Living in Yerevan, I’m fortunate to have the opportunity to choose the pediatrician for Nare. I also have the luxury of taking her to regular physiotherapy sessions to boost her motor skills and swimming classes to build additional strength. However, premature babies born in other regions of Armenia, especially those with health complications, lack these privileges.
In 2022, 40% of live births were registered outside of Yerevan, in the regions. While many pregnant women from nearby regions travel to Yerevan for delivery, for women in Syunik, Lori, or Tavush, a trip to Yerevan is neither easy nor affordable. Despite these obstacles, many parents of premature babies must make the journey for critical medical care.

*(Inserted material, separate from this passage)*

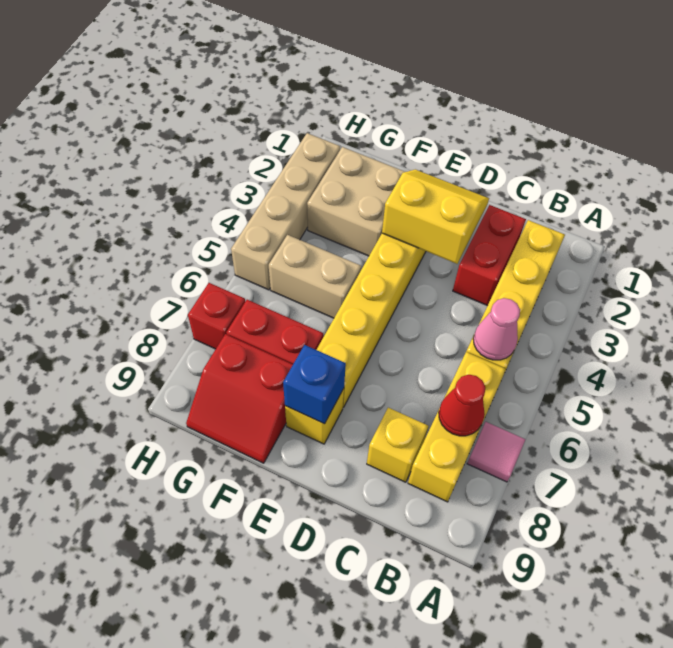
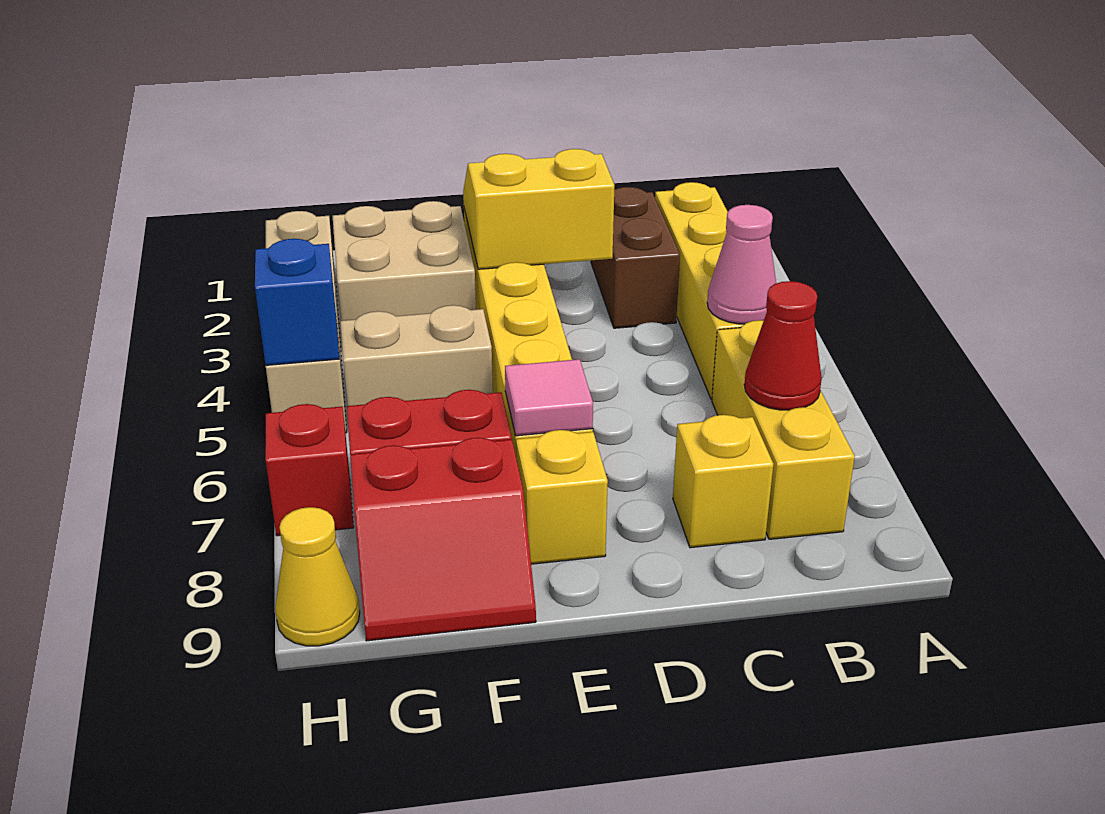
pink 1x1 tile [467,422,526,482] -> pink 1x1 tile moved to [505,359,593,436]
red 1x2 brick [453,205,526,306] -> brown 1x2 brick [591,187,680,328]
blue 1x1 brick [283,345,346,424] -> blue 1x1 brick moved to [255,239,339,365]
none -> yellow 1x1 cone [275,507,360,646]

Mariam Sayadyan’s twins were born at 26 weeks gestation on November 11, 2020. They weighed 1,100 and 1,080 grams respectively. Sayadyan lives in Vayk, 138 kilometers away from Yerevan. She regularly takes her children to the local polyclinic for check-ups and describes the conditions at the local health center as “okay”.
But, both of her twins have Retinopathy of Prematurity (ROP), an eye disease in premature babies caused by prolonged exposure to oxygen. If not monitored and treated promptly, the retina may be irreversibly damaged, leading to total blindness. A premature baby diagnosed with ROP needs to visit an eye doctor as frequently as every two weeks until the child is one year old, sometimes even longer. In addition to ROP, one of Sayadyan’s twins also has a heart condition that requires regular monitoring.

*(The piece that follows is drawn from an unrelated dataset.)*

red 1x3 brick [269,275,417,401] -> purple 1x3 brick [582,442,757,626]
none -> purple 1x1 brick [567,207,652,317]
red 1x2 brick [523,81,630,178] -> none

“It’s very difficult [to travel to Yerevan] by taxi with two children. It is also very difficult financially. We have no other options in our region,” says Sayadyan. In addition to regular trips, she has to take her children to the capital whenever they get sick.
My daughter also developed ROP. After her discharge, we took her for monthly screenings for three months. For us, the clinic is 20 minutes away, but for Sayadyan, it is a two-hour drive one way, and by taxi.
In 2018, Varsik Gevorgyan’s daughter was born at 26 weeks gestation, weighing 750 grams. Gevorgyan preferred to take her daughter to Yerevan, as she was not comfortable with her local health center. She lives in Sevan, which is 60 kilometers from Yerevan.
“I brought her to Yerevan almost every week, as she struggled with breathing and would turn blue,” says Gevorgyan, adding that these breathing issues persisted for about a year.
“To be honest, I was somewhat afraid because she was born prematurely. I was concerned they might lack the necessary equipment,” explains Gevorgyan.
UNICEF mandates the idea of “no child left behind”. Every child has the right to be healthy. However, each year, over ten thousand children born in Armenia lack the opportunities afforded to their peers in Yerevan.